Screenshot and code edit data
◇ ◇ ◇ ◇
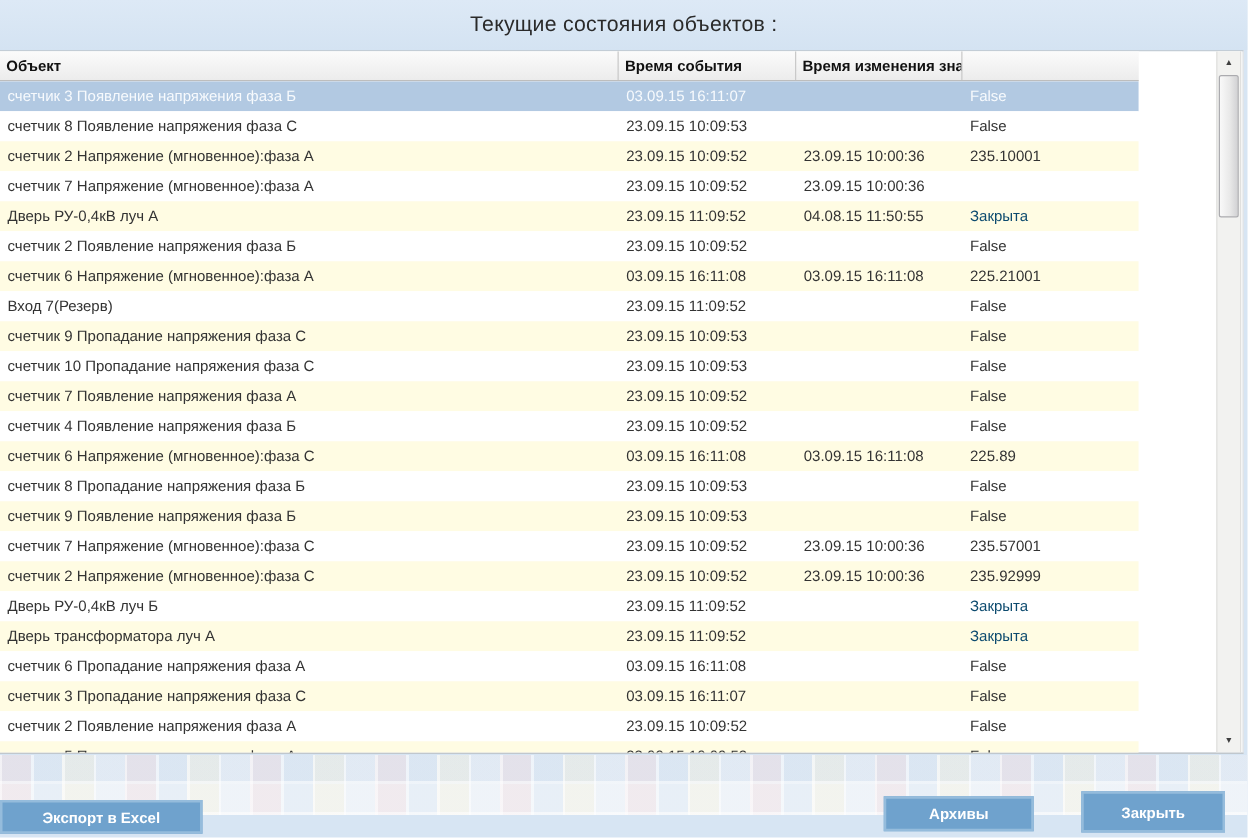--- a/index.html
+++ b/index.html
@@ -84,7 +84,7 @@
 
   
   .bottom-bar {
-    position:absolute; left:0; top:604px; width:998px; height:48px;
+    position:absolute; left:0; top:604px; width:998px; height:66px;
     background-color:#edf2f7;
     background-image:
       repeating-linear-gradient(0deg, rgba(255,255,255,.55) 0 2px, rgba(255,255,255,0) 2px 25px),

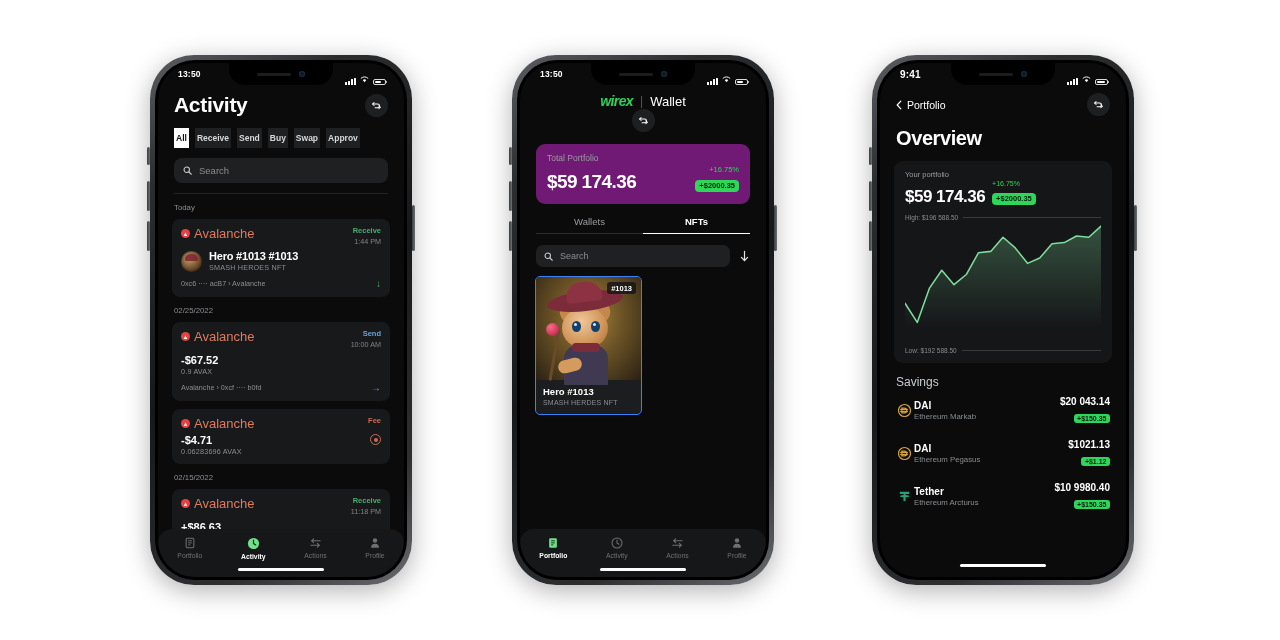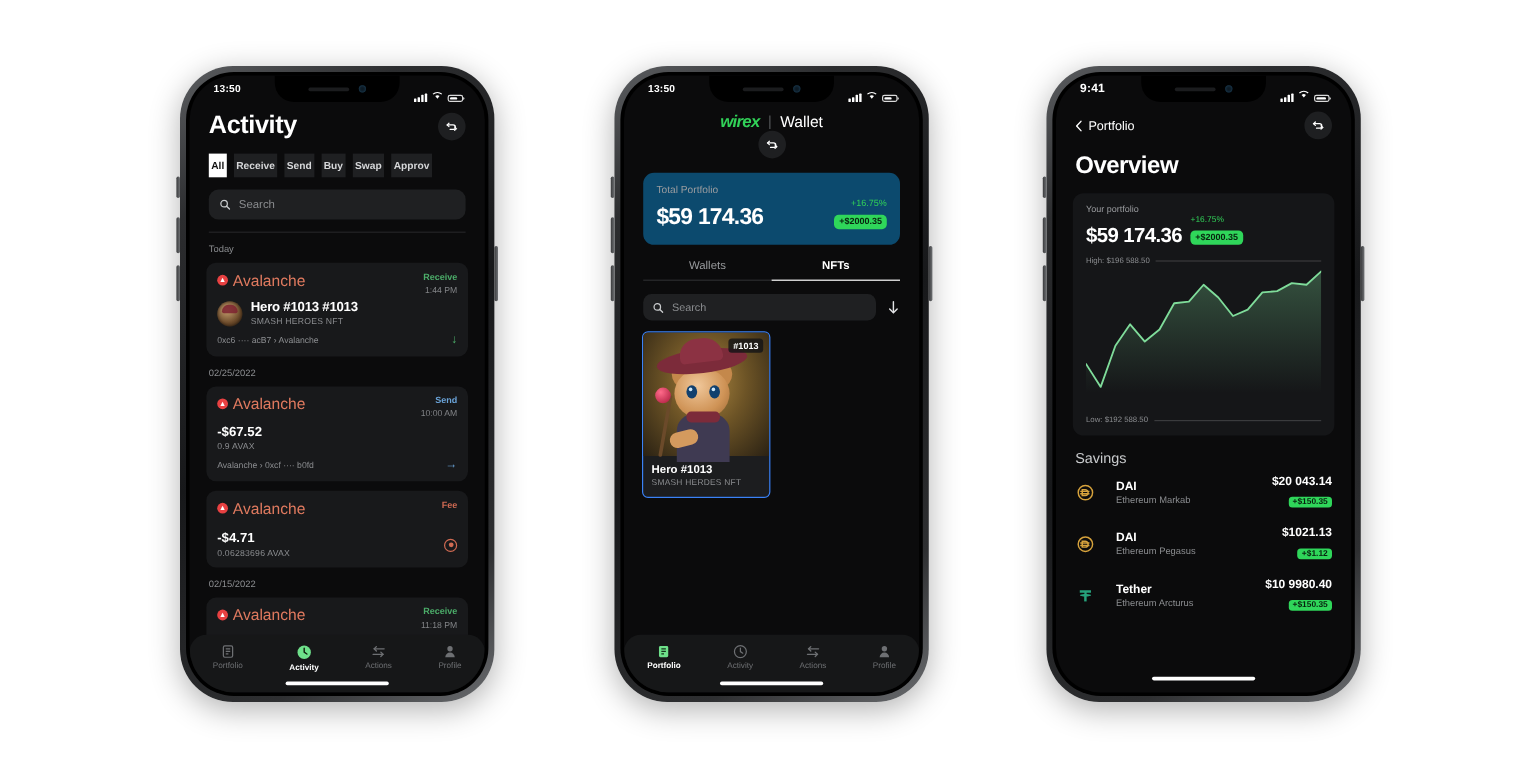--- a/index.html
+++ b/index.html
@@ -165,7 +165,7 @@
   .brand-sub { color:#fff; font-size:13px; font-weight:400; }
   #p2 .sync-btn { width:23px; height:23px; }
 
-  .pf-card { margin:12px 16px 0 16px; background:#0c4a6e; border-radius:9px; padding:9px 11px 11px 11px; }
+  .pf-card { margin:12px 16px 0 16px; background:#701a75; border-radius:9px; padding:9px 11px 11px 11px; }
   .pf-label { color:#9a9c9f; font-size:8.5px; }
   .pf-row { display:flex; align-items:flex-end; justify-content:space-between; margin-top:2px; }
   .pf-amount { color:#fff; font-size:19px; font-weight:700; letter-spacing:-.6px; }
◇ ◇ ◇ ◇
Collect the lines of the data that carry the word "height".

● **Exercise output**:
-    position:absolute; left:0; top:604px; width:998px; height:48px;
+    position:absolute; left:0; top:604px; width:998px; height:66px;
   #p2 .sync-btn { width:23px; height:23px; }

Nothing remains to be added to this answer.